Given that Newtons method for solving $f(x)= 0$ is: $x_{k+1} = x_{k} - \frac{f(x_{k})}{f'(x_{k})}$. The relaxtion of this method replaces $\frac{1}{f'(x_{k})}$ with some real valued constant y not equal to zero: $x_{k+1} = x_{k} - yf(x_{k})$
Which method converges faster and why?
How do you derive the error equations in terms of consecutive iterations?
Furthermore, given the error equation of an iterative method how do you derive its order of convergence?
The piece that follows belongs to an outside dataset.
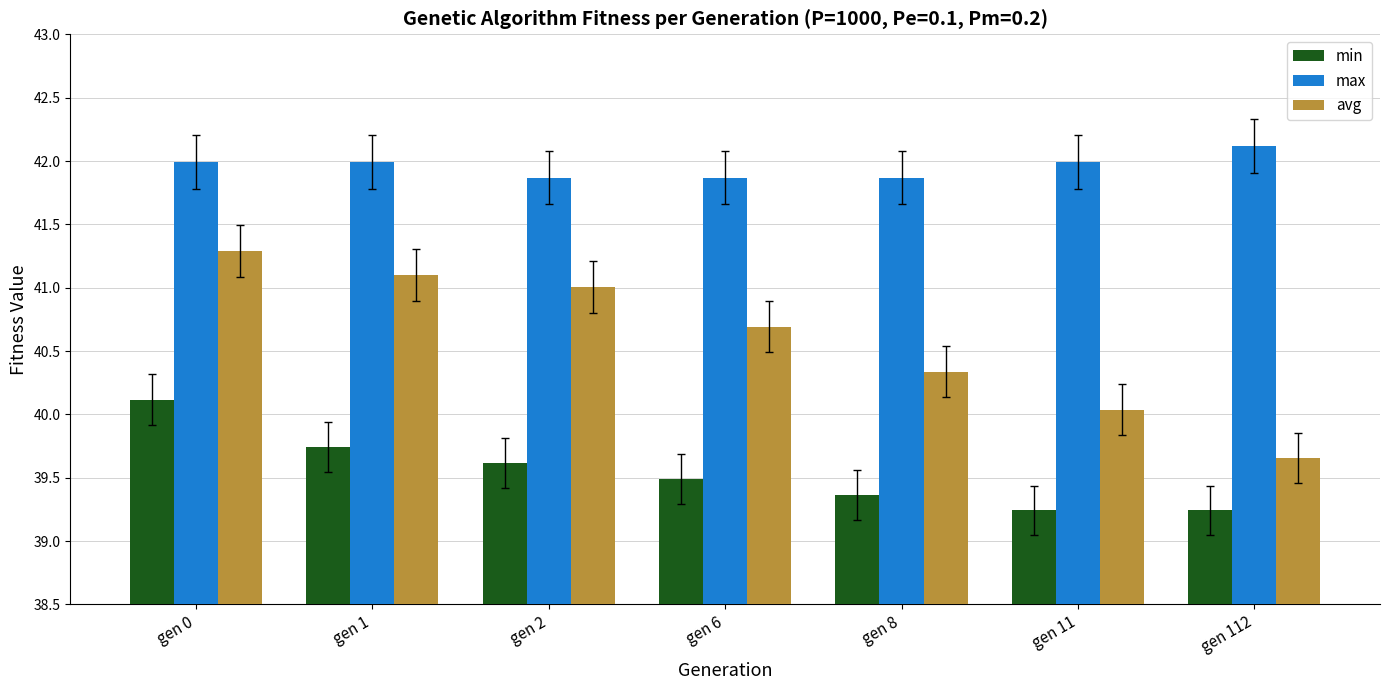

What is the sum of the max values at gen 112 and gen 0?

84.1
Use Taylor series in the form $f(x+h) =f(x)+hf'(x)+O(h^2) $.
Then
$\begin{array}\\ \text{Newton}\\ f(x_{k+1}) &=f(x_{k} - \frac{f(x_{k})}{f'(x_{k})})\\ &=f(x_{k}) - \frac{f(x_{k})}{f'(x_{k})}f'(x_k)+O((\frac{f(x_{k})}{f'(x_{k})})^2) \qquad x = x_k, h = - \frac{f(x_{k})}{f'(x_{k})}\\ &=O((\frac{f(x_{k})}{f'(x_{k})})^2)\\ \\ \text{Relaxed}\\ f(x_{k+1}) &=f(x_{k} - yf(x_k))\\ &=f(x_{k}) - yf(x_{k})f'(x_k))+O(yf(x_{k}))^2 \qquad h = yf(x_k)\\ &=f(x_{k}) - yf(x_{k})f'(x_k))+O(yf(x_{k})^2)\\ &=f(x_{k})(1- yf'(x_k)))+O(yf(x_{k})^2)\\ \end{array} $
So Newton goes quadratically and relaxed goes down linearly.